Re: Black Annis – Leicester
Are you familar with the American author Laurell K Hamilton?
Black Annis was/is a character in her Merry Gentry series. I’ve been able to figure out that she is being used as one of the hags in the Bride myth of Scotland…and as an incarnation of Aine. I am waiting to find out if she’s really dead or not.
I’m not allowed to discuss mythology on her boards….used to…but now I’m not. Ms. Hamilton is Dianic Wiccan and it does get a wee bit frustrating sometimes since I am more Celtic pagan. heheheheeh
Re: Black Annis – Leicester
Unfortunately I’ve not familiar with Laurell K Hamilton. I think I’ll have to check her out. I’m glad to see that Black Annis has reached America though. I wasn’t expecting many People outside of Leicester, England (my home town) to have heard of her.

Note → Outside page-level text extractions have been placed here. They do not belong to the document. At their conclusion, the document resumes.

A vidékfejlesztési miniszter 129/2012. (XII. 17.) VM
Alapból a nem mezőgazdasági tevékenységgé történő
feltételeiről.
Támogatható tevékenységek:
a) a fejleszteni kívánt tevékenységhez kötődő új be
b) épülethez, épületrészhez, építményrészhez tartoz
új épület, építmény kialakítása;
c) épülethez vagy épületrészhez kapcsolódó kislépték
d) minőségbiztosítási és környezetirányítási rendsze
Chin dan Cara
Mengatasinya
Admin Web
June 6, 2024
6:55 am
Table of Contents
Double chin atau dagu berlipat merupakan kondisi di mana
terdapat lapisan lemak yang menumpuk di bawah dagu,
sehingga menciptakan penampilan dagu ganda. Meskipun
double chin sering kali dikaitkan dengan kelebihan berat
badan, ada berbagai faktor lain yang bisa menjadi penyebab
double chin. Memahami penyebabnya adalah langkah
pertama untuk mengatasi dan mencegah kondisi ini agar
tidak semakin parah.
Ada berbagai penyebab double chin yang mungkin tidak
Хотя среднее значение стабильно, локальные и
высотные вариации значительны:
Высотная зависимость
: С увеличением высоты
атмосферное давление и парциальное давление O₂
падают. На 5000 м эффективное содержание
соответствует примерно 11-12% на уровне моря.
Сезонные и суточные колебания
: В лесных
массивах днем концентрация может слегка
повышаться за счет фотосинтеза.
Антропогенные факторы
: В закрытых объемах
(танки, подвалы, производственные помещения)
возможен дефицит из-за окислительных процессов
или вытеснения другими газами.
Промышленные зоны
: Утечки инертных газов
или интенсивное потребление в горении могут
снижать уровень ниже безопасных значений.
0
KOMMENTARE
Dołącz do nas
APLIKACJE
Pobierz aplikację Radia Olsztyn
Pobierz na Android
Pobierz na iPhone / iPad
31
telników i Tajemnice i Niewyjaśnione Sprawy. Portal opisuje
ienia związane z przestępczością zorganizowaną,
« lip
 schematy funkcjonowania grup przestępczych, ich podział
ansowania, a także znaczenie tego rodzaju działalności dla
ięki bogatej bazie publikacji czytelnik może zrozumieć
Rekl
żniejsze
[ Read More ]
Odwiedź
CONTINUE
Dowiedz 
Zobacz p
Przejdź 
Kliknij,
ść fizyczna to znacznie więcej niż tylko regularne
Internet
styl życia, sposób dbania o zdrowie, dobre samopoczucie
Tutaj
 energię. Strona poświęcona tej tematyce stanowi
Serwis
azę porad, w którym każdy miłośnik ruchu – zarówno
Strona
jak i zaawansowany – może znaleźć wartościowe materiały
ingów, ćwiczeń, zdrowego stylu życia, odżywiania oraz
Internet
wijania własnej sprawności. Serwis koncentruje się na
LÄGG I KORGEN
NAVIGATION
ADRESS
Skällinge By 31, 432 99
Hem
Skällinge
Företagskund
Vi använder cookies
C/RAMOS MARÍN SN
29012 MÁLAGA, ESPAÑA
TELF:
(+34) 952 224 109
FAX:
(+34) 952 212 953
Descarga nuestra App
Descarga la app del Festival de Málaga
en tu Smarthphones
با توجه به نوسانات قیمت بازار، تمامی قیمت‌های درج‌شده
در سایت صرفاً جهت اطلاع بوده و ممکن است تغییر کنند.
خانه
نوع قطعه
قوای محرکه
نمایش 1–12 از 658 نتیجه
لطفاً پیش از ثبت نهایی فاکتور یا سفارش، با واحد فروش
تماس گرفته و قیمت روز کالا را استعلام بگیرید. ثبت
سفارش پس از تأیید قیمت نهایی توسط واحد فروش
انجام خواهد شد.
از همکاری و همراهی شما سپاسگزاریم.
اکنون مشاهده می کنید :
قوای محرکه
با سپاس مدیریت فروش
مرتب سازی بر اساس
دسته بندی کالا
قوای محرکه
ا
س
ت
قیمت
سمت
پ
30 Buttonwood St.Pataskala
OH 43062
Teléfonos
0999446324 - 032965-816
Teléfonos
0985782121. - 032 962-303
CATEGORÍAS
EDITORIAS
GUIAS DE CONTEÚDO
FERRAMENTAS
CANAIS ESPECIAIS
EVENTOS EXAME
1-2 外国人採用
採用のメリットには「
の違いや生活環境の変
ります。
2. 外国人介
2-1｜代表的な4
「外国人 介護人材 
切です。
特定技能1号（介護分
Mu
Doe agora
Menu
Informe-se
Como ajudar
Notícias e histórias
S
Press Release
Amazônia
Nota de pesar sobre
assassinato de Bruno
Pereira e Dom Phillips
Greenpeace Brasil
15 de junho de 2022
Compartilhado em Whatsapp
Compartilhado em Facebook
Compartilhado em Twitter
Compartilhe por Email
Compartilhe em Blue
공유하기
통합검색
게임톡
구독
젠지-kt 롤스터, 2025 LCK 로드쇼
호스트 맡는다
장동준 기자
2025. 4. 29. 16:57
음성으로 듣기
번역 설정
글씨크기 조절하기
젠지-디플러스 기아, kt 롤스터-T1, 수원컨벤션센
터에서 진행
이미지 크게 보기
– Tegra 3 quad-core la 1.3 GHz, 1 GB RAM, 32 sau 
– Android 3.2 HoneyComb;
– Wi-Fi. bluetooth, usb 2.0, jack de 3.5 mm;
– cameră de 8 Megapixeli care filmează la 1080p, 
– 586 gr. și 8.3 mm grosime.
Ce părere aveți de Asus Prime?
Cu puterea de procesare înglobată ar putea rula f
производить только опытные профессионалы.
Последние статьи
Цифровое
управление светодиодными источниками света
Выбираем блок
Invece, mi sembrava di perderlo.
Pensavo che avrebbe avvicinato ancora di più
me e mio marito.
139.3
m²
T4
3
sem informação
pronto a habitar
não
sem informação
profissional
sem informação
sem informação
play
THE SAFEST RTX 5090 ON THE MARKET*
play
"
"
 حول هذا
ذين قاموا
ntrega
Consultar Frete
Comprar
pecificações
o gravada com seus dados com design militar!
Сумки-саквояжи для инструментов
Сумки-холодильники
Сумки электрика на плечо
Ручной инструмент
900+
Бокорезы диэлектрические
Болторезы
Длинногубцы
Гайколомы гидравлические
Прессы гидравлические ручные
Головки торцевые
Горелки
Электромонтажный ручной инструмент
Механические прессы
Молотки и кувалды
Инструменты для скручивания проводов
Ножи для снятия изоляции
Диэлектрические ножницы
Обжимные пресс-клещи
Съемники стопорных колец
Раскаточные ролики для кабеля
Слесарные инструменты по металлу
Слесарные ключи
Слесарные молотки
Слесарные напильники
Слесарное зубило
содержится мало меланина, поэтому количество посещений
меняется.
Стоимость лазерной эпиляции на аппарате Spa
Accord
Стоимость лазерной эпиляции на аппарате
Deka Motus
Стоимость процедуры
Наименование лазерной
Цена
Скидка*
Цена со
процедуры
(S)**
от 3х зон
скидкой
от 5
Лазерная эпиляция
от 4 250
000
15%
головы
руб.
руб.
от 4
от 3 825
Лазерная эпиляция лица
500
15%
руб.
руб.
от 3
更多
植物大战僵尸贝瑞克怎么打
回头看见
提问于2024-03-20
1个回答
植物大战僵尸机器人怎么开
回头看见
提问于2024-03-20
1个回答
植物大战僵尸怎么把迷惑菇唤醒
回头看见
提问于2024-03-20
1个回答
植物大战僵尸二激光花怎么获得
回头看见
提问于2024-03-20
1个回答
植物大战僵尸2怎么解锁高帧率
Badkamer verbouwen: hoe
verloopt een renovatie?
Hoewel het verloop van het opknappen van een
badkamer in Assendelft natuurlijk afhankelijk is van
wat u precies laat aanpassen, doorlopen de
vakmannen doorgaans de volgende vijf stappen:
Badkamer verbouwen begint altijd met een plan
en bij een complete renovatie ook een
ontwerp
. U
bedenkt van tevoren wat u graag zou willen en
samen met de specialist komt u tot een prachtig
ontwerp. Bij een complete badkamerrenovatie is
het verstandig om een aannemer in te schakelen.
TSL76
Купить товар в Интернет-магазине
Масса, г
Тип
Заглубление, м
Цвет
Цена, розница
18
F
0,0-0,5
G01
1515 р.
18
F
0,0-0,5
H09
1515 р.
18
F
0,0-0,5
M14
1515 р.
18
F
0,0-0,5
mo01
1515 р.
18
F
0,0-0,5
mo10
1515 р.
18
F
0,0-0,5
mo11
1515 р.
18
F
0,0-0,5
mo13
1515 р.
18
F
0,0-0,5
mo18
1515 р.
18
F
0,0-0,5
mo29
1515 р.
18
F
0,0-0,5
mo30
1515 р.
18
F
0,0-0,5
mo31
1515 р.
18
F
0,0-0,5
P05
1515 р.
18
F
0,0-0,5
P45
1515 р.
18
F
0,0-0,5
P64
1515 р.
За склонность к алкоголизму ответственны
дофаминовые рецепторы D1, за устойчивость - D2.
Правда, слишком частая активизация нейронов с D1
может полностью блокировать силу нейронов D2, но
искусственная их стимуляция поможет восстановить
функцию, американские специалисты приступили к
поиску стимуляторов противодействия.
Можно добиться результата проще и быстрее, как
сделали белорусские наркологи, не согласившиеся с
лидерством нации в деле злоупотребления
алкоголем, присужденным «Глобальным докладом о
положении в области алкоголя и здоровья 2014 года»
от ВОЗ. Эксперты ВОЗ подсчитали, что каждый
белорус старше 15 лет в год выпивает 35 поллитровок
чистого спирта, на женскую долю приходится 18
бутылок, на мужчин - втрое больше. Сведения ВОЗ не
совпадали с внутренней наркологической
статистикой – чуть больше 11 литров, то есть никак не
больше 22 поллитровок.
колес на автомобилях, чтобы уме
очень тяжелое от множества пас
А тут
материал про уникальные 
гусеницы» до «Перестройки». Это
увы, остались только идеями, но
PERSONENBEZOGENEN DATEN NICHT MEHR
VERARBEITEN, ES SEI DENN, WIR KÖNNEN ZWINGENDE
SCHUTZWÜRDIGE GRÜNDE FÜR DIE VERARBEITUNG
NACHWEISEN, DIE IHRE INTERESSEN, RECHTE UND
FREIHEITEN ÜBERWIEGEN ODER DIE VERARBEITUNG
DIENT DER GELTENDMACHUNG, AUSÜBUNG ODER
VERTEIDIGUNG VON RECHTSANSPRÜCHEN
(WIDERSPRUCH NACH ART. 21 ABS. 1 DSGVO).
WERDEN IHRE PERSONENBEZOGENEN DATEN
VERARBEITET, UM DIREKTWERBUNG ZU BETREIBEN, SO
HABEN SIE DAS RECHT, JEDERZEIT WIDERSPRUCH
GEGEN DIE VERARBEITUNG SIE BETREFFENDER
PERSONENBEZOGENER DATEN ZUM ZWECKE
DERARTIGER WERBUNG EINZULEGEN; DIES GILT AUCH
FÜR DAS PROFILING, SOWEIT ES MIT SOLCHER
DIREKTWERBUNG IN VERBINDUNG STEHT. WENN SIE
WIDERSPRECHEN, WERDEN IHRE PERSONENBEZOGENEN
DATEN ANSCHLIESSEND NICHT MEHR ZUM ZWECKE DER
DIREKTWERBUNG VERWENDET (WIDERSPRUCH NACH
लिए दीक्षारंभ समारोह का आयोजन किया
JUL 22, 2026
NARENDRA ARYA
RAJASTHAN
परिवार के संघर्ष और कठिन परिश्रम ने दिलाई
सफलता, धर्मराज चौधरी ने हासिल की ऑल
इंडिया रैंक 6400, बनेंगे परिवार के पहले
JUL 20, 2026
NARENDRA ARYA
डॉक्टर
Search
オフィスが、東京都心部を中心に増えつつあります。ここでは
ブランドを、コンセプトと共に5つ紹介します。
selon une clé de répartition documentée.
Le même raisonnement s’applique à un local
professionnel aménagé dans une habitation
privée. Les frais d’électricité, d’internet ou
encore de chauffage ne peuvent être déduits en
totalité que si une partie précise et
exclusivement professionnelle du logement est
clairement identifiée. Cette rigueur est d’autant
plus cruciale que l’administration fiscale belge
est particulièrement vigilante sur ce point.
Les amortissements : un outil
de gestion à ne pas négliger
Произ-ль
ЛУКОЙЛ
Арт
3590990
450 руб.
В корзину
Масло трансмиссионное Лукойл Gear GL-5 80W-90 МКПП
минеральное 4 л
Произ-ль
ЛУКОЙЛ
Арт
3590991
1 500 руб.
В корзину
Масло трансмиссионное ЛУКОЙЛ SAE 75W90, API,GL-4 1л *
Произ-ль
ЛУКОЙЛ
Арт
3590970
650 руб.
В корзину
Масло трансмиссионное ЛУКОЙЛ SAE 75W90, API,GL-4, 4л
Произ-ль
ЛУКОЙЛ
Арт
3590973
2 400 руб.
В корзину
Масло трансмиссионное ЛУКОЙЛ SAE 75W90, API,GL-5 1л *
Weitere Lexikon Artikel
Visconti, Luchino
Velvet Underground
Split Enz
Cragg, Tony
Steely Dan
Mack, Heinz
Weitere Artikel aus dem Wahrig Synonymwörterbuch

Re: Black Annis – Leicester
Laurell K Hamilton is a very good author, I am sure I must most if not all of her books. Check out the Anita Blake vampire hunter books to.
Re: Black Annis – Leicester
I went to the Library after I read these comment and borrowed an Anita Blake book. I couldn’t find the first book in the series but I picked up ‘The Killing Dance’ instead (for some reason as it’s not the first in the series) and I put a hold on ‘A Kiss of Shadows’ from the Merry Gentry series, so, I get it next when the book is returned.